Massachusetts Gov. Charlie Baker has withdrawn his support for the Transportation and Climate Initiative, saying the cap-and-trade program for gasoline is “no longer the best solution for the Commonwealth’s transportation and environmental needs,” according to the Boston Herald.
Baker’s move comes nearly one day after Gov. Ned Lamont said he would no longer push for the TCI program due to high gasoline prices and the influx of federal infrastructure dollars, although Lamont later backpedaled after outcry from environmental groups.
“The Baker-Polito Administration always maintained the Commonwealth would only move forward with TCI if multiple states committed, and, as that does not exist, the transportation climate initiative is no longer the best solution for the Commonwealth’s transportation and environmental needs,” press secretary Terry McCormack said.
The TCI program was originally envisioned as a regional pact between 12 states in the Northeast and Washington D.C., but when the final memorandum of understanding was released in 2020, only Massachusetts, Rhode Island, Connecticut and Washington D.C. signed on.

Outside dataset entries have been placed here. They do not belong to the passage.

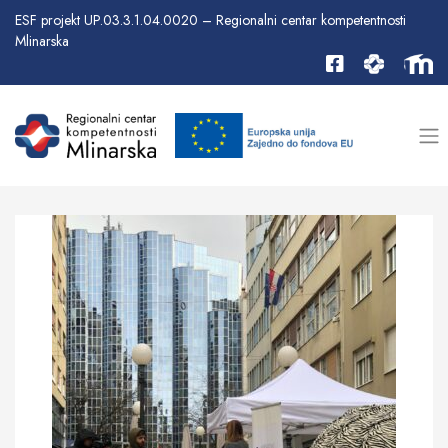
ESF projekt UP.03.3.1.04.0020 – Regionalni centar kompetentnosti
Mlinarska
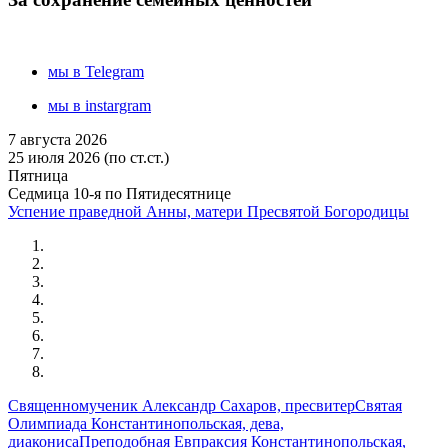
мы в Telegram
мы в instargram
7 августа 2026
25 июля 2026 (по ст.ст.)
Пятница
Седмица 10-я по Пятидесятнице
Успение праведной Анны, матери Пресвятой Богородицы
Священномученик Александр Сахаров, пресвитер
Святая
Олимпиада Константинопольская, дева,
диакониса
Преподобная Евпраксия Константинопольская,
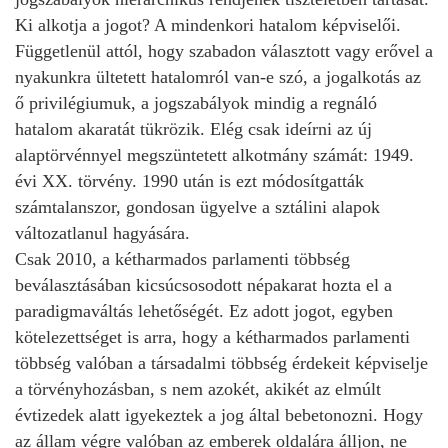
Ki alkotja a jogot? A mindenkori hatalom képviselői.
Függetlenül attól, hogy szabadon választott vagy erővel a
nyakunkra ültetett hatalomról van-e szó, a jogalkotás az
ő privilégiumuk, a jogszabályok mindig a regnáló
hatalom akaratát tükrözik. Elég csak ideírni az új
alaptörvénnyel megszüntetett alkotmány számát: 1949.
évi XX. törvény. 1990 után is ezt módosítgatták
számtalanszor, gondosan ügyelve a sztálini alapok
változatlanul hagyására.
Csak 2010, a kétharmados parlamenti többség
beválasztásában kicsúcsosodott népakarat hozta el a
paradigmaváltás lehetőségét. Ez adott jogot, egyben
kötelezettséget is arra, hogy a kétharmados parlamenti
többség valóban a társadalmi többség érdekeit képviselje
a törvényhozásban, s nem azokét, akikét az elmúlt
évtizedek alatt igyekeztek a jog által bebetonozni. Hogy
az állam végre valóban az emberek oldalára álljon, ne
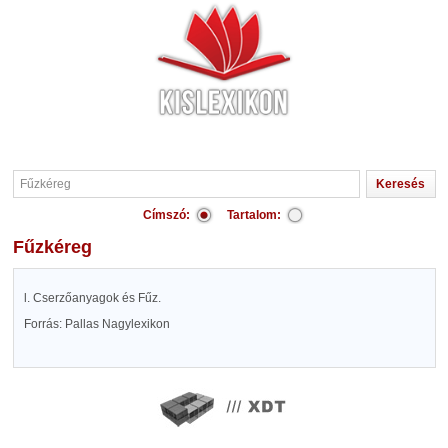
Címszó:
Tartalom:
Fűzkéreg
l. Cserzőanyagok és Fűz.
Forrás: Pallas Nagylexikon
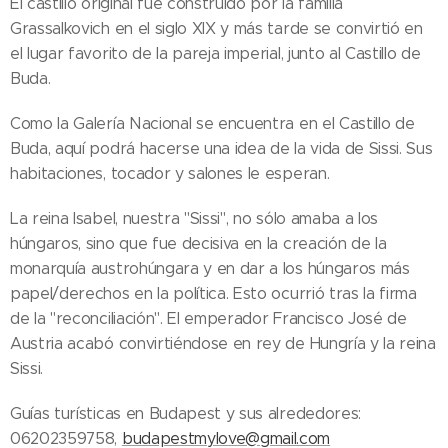
El castillo original fue construido por la familia
Grassalkovich en el siglo XIX y más tarde se convirtió en
el lugar favorito de la pareja imperial, junto al Castillo de
Buda.
Como la Galería Nacional se encuentra en el Castillo de
Buda, aquí podrá hacerse una idea de la vida de Sissi. Sus
habitaciones, tocador y salones le esperan.
La reina Isabel, nuestra "Sissi", no sólo amaba a los
húngaros, sino que fue decisiva en la creación de la
monarquía austrohúngara y en dar a los húngaros más
papel/derechos en la política. Esto ocurrió tras la firma
de la "reconciliación". El emperador Francisco José de
Austria acabó convirtiéndose en rey de Hungría y la reina
Sissi.
Guías turísticas en Budapest y sus alrededores:
06202359758,
budapestmylove@gmail.com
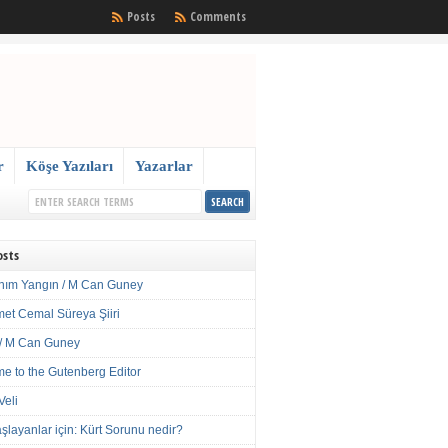
Posts
Comments
r
Köşe Yazıları
Yazarlar
osts
nım Yangın / M Can Guney
met Cemal Süreya Şiiri
/ M Can Guney
e to the Gutenberg Editor
Veli
şlayanlar için: Kürt Sorunu nedir?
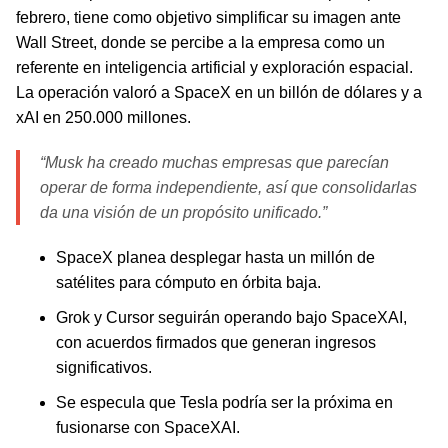
febrero, tiene como objetivo simplificar su imagen ante
Wall Street, donde se percibe a la empresa como un
referente en inteligencia artificial y exploración espacial.
La operación valoró a SpaceX en un billón de dólares y a
xAI en 250.000 millones.
“Musk ha creado muchas empresas que parecían
operar de forma independiente, así que consolidarlas
da una visión de un propósito unificado.”
SpaceX planea desplegar hasta un millón de
satélites para cómputo en órbita baja.
Grok y Cursor seguirán operando bajo SpaceXAI,
con acuerdos firmados que generan ingresos
significativos.
Se especula que Tesla podría ser la próxima en
fusionarse con SpaceXAI.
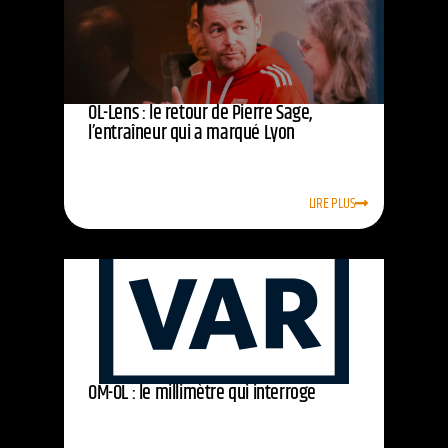
OL-Lens : le retour de Pierre Sage,
l’entraîneur qui a marqué Lyon
LIRE PLUS
OM-OL : le millimètre qui interroge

While Gov. Baker was able to unilaterally enter into the agreement along with Washington D.C., the program required legislative approval in both Connecticut and Rhode Island. Neither state legislature passed the program during the 2021 session.
Now, rapidly rising gasoline prices have made passing the TCI program more politically difficult.

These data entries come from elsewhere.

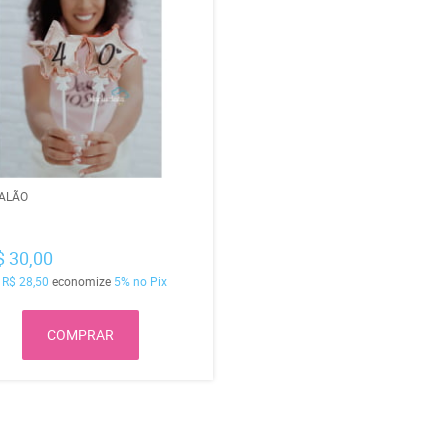
BALÃO
$ 30,00
a
R$ 28,50
economize
5%
no Pix
COMPRAR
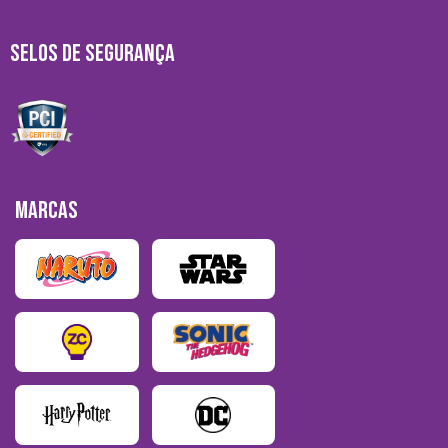
SELOS DE SEGURANÇA
MARCAS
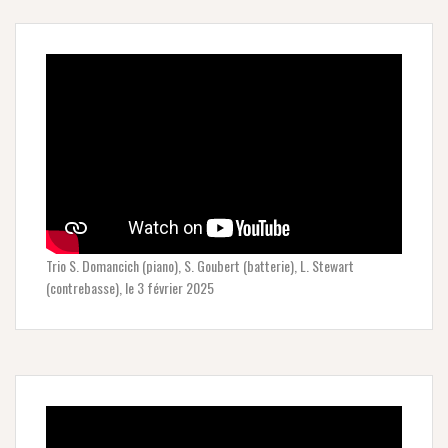
Trio S. Domancich (piano), S. Goubert (batterie), L. Stewart
(contrebasse), le 3 février 2025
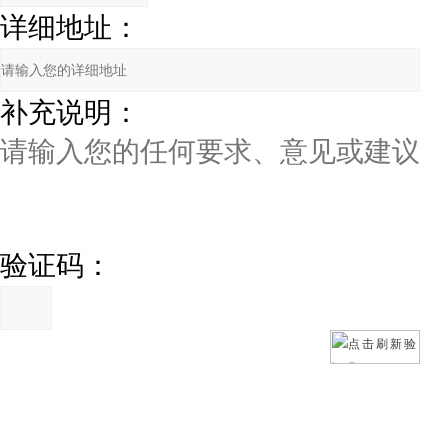
详细地址：
补充说明：
验证码：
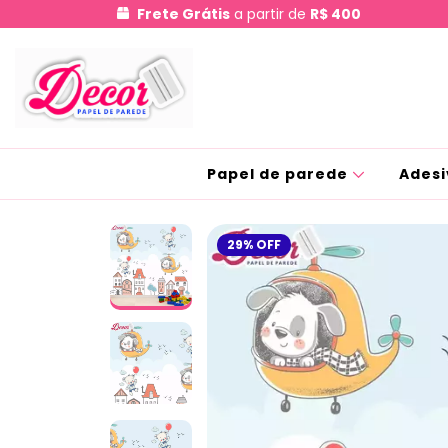
Frete Grátis
a partir de
R$ 400
Papel de parede
Adesi
29
%
OFF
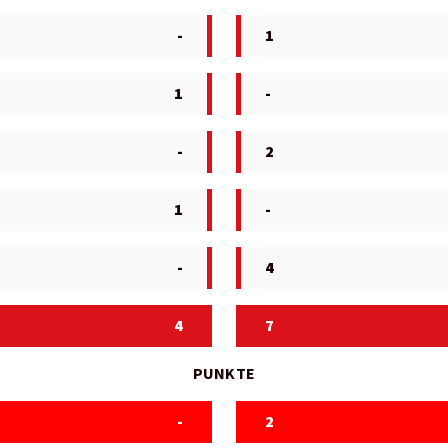
-
1
1
-
-
2
1
-
-
4
4
7
PUNKTE
-
2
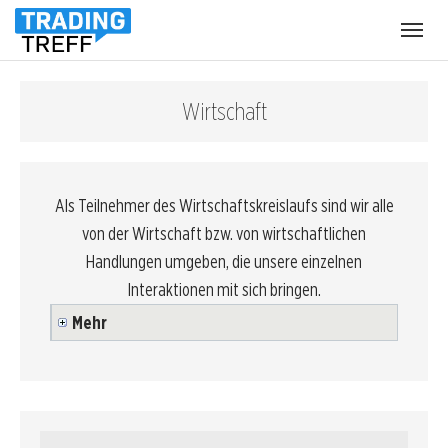
Menü
öffnen
Wirtschaft
Als Teilnehmer des Wirtschaftskreislaufs sind wir alle
von der Wirtschaft bzw. von wirtschaftlichen
Handlungen umgeben, die unsere einzelnen
Interaktionen mit sich bringen.
Mehr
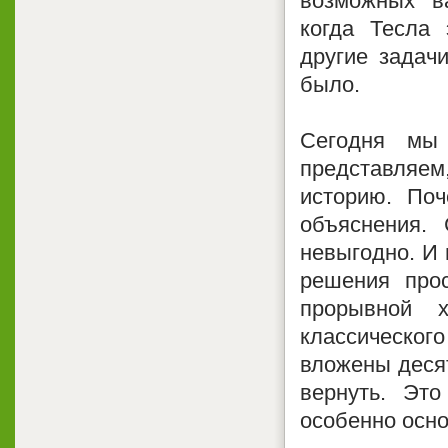
возможных ва
когда Тесла 
другие задач
было.
Сегодня мы
представляем
историю. По
объяснения. 
невыгодно. И 
решения прос
прорывной х
классическо
вложены десят
вернуть. Это
особенно осно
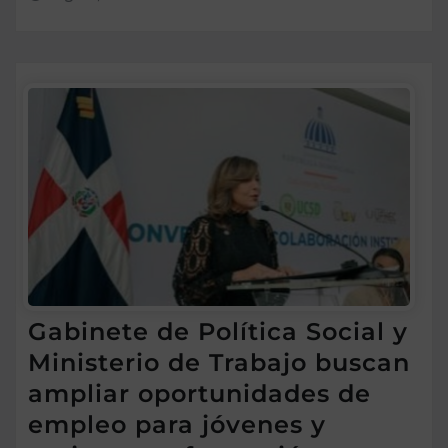
Gabinete de Política Social y
Ministerio de Trabajo buscan
ampliar oportunidades de
empleo para jóvenes y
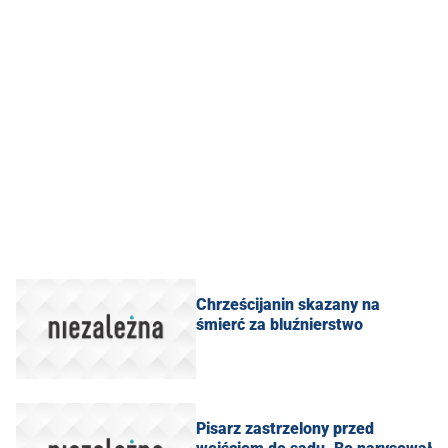
Chrześcijanin skazany na
śmierć za bluźnierstwo
Pisarz zastrzelony przed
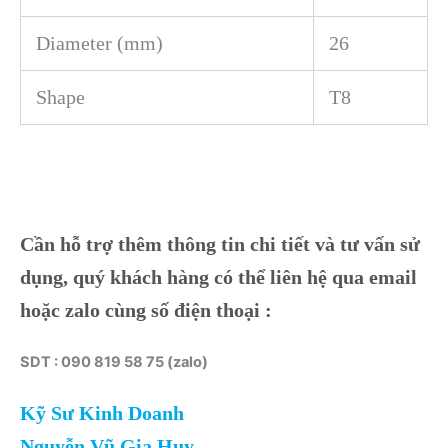
Diameter (mm)
26
Shape
T8
Cần hỗ trợ thêm thông tin chi tiết và tư vấn sử
dụng, quý khách hàng có thể liên hệ qua email
hoặc zalo cùng số điện thoại :
SDT : 090 819 58 75 (zalo)
Kỹ Sư Kinh Doanh
Nguyễn Vũ Gia Huy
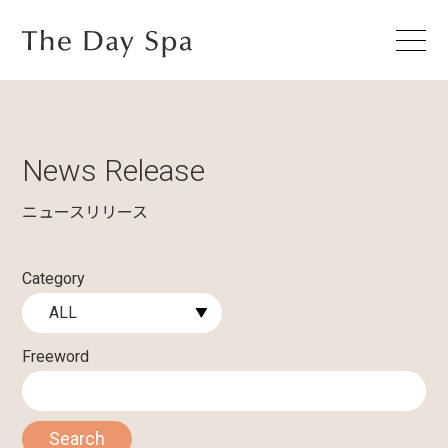
News Release
ニュースリリース
Category
Freeword
Search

The TCI program would require fuel wholesalers and distributors to purchase emission credits at auction and send the revenue to participating states to be spent on electric vehicle infrastructure, public transportation and climate justice initiatives.
However, a declining cap on those emission credits meant increases to the price of gasoline, ranging between 5 and 10 cents in the first year of the ten-year program with possible price increases in the following years.

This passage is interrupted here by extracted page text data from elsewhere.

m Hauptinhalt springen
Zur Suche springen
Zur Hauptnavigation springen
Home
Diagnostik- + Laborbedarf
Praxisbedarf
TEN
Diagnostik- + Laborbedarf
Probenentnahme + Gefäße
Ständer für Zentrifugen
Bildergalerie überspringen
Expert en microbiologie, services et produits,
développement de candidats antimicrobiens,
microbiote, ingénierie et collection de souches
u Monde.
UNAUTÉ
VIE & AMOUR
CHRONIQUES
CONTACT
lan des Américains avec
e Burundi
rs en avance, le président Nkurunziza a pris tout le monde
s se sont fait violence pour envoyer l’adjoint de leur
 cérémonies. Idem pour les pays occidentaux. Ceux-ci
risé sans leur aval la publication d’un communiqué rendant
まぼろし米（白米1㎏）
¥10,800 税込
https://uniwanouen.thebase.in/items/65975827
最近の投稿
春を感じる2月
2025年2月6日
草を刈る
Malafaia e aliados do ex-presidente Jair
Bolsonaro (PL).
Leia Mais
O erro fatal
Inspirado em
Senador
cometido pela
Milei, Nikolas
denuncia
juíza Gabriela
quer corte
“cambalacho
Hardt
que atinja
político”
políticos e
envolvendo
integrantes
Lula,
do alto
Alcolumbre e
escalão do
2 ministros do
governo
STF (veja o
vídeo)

Lamont put the full force of his administration behind the program throughout 2021, but the legislature didn’t take up the bill. Republicans labeled it another gasoline tax and some Democratic leaders worried about increasing the price of gasoline on low-income residents during a time when the price of nearly everything is trending upward.
Environmental groups, however, saw it differently.
“Climate change won’t wait for when it’s politically convenient. If our state’s leaders take climate change seriously—and especially after this past summer’s storms, they should—they need to step up to the plate and show the same urgency in their action that they’ve shown in their speeches,” Save the Sound wrote in a press statement. “The cost of inaction on climate is too steep.”
Baker’s administration also cited the incoming federal infrastructure dollars as a reason not to move forward with the TCI program.
“The new federal infrastructure funding package, American Rescue Plan Investments, as well as tax revenue surpluses generated by Massachusetts’ strong economic recovery make the Commonwealth better positioned to upgrade its roads, bridges and public transportation systems, while also making investments to reduce transportation emissions, deliver equitable transportation solutions and benefits and meet the state’s ambitious climate goals,” MacCormack said.
According to the TCI program, at least three jurisdictions need to participate in the program, leaving Washington D.C. on its own and the program on hold, for now.